Like a Fish on the Moon, the feature debut of Iranian writer-director Dornaz Hajiha, has won the Transilvania Trophy for best feature film at this year’s festival, marking the first time in the event’s 22-year history that Transilvania International Film Festival’s top award went to a female director.
The film follows new parents who are forced to adapt when their apparently healthy son suddenly stops talking.
“The film we have chosen impressed us for the originality of its premise, the power of its performances and the intelligence with which it explored very difficult subject matter,” Mexican filmmaker Michel Franco, the jury president, said in a statement. “The director demonstrated great attention to detail and an impressive, singular vision. We were also impressed by the script, which captured the often conflicting pressures of parenthood, the brutality of devotion. It is a film that resonated long after it ended.”
Accepting the award, which comes with a $11,000 (10,000 euro) cash bursary, Hajiha said she was glad the jury understood the message of the film. “I think whether you’re a 5-year-old or a grown man in your 50s, the pressure to do things you don’t want to do is terrifying.”
Like a Fish on the Moon star Sepidar Tari also won the festival’s best performance award, presented ex aequo, alongside Nacho Quesada, who plays the lead role in Argentinean thriller The Barbarians.
The best directing honor at the 2023 Transilvania International Film Festival, including the $3,800 (3,500 euro) cash prize, went to Brazilian filmmaker Carolina Markowicz for her dark comedy Charcoal about a rural family hosting a mysterious guest who turns out to be a highly wanted drug lord.

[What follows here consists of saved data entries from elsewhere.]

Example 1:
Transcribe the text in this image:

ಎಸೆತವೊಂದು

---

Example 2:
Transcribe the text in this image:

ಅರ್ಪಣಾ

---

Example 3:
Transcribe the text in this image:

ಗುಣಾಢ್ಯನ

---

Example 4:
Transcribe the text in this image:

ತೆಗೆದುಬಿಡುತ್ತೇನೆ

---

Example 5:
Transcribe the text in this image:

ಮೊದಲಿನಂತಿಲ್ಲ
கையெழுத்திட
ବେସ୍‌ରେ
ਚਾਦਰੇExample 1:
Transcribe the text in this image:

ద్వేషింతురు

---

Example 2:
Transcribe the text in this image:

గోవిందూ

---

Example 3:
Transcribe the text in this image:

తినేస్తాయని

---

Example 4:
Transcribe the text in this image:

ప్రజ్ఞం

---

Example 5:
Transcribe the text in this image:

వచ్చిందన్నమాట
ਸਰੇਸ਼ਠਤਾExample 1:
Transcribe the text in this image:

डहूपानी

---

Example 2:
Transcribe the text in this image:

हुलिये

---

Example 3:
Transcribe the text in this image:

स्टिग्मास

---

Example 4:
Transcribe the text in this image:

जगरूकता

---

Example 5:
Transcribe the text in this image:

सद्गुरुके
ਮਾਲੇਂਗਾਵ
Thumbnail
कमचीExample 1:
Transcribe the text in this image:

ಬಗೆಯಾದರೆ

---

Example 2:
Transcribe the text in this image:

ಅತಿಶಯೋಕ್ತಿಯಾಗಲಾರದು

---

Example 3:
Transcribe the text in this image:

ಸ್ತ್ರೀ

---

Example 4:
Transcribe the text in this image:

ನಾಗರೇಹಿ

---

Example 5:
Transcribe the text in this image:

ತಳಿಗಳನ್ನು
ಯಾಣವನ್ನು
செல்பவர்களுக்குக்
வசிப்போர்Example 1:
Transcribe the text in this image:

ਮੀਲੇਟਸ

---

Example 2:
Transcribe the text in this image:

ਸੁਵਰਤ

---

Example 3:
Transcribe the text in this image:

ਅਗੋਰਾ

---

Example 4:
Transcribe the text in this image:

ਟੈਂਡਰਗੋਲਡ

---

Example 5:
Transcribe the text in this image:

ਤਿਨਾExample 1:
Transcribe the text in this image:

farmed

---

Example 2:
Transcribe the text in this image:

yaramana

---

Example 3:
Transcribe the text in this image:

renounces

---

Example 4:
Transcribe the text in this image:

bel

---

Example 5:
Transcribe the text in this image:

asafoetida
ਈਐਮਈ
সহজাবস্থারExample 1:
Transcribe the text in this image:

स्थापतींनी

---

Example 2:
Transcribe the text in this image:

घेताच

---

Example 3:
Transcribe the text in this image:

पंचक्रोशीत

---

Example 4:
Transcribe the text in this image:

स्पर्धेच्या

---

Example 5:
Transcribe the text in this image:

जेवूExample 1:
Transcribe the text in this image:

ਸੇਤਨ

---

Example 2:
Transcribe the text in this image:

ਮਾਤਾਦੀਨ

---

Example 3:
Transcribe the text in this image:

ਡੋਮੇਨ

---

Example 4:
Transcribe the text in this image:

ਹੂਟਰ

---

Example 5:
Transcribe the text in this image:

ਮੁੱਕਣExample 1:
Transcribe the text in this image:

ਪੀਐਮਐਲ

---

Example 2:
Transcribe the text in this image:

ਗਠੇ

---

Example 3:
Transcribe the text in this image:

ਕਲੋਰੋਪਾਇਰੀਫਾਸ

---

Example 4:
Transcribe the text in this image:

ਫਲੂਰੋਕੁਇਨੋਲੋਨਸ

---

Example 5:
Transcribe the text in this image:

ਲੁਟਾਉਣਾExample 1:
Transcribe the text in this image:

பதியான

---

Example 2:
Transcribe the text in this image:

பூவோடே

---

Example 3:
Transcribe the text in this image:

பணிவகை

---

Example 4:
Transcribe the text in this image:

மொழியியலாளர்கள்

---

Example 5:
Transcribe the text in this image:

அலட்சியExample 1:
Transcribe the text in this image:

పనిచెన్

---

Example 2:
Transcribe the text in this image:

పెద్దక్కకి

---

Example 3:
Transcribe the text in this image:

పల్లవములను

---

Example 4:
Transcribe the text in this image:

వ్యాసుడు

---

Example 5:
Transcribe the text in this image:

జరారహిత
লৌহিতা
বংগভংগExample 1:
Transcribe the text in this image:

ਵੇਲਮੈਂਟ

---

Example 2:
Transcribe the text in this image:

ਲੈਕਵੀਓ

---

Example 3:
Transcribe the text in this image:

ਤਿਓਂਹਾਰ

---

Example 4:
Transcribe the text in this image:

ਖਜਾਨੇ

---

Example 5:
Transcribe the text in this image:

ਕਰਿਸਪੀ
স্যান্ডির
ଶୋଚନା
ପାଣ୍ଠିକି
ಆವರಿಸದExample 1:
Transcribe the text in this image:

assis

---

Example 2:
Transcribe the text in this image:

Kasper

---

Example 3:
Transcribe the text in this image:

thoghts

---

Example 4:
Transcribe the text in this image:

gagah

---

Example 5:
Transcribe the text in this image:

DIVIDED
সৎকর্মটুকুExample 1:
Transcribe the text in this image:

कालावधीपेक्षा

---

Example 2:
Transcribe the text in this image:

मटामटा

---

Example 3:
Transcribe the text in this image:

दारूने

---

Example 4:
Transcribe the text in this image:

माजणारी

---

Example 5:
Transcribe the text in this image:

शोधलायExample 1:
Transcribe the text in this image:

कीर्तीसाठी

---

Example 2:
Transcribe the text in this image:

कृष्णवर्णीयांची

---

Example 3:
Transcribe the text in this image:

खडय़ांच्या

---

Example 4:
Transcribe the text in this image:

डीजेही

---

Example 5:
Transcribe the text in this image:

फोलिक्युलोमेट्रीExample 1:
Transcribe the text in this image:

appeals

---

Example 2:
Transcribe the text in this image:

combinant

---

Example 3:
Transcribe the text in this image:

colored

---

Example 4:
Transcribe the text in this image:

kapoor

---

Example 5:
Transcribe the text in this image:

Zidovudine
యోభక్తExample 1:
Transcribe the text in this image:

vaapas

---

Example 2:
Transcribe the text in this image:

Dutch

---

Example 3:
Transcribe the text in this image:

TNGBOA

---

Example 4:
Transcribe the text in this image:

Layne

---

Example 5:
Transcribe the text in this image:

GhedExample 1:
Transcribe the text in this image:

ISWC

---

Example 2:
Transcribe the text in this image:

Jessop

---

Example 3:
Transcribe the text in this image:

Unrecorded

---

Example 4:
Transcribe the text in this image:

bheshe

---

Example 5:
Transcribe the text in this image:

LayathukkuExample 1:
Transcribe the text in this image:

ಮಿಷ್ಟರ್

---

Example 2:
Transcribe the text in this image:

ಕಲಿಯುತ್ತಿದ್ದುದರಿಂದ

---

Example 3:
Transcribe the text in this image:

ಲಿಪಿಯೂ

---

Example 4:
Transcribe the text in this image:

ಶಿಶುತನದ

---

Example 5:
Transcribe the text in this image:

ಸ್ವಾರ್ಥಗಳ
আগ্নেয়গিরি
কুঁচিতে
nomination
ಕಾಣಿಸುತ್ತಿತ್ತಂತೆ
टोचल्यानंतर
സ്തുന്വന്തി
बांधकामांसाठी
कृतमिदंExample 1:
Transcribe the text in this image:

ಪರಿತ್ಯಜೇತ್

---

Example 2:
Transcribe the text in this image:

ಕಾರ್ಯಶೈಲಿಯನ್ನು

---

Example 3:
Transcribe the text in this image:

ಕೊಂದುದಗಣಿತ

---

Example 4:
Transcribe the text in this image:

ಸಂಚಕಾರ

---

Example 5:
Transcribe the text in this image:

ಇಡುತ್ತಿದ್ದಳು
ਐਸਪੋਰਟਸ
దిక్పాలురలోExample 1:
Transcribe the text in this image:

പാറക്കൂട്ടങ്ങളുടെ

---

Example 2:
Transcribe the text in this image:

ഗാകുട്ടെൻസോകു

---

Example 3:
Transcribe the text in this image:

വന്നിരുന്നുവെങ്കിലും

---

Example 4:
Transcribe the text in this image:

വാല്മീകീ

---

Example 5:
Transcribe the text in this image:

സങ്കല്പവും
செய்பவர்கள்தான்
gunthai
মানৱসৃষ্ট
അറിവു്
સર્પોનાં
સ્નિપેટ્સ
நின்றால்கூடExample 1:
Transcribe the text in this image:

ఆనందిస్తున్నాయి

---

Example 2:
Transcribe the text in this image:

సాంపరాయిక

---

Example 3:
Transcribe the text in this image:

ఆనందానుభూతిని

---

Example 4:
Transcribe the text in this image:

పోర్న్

Finnish writer-director Tia Kouvo took home the special jury prize, and $1,600 (1,500 euro), for her debut feature Family Time, a bittersweet comedy about a dysfunctional family told over the Christmas holidays.
The winner of the documentary competition What’s Up, Doc?, now in its second year, was Anhell69 by Theo Montoya, a hybrid documentary that shows a dark portrait of the young generation facing violence in the Colombian capital of Medellín.
Moldovian director Ion Bors won the festival’s audience award for Carbon, a tragicomedy about the troubled years of the Transnistrian conflict in the early 1990s, while Tudor Giurgiu’s thriller Freedom, set in the final days of Nicolae Ceaușescu’s regime, was voted the most popular Romanian film.
At the closing ceremony, the 1,000 spectators at the Cluj’s historic National Theater, applauded Australian actor Geoffrey Rush, as well as U.S. director and screenwriter Oliver Stone, who both received lifetime achievement honors. Romanian actor Horațiu Malaele received the festival’s excellency award for his career in film and theater.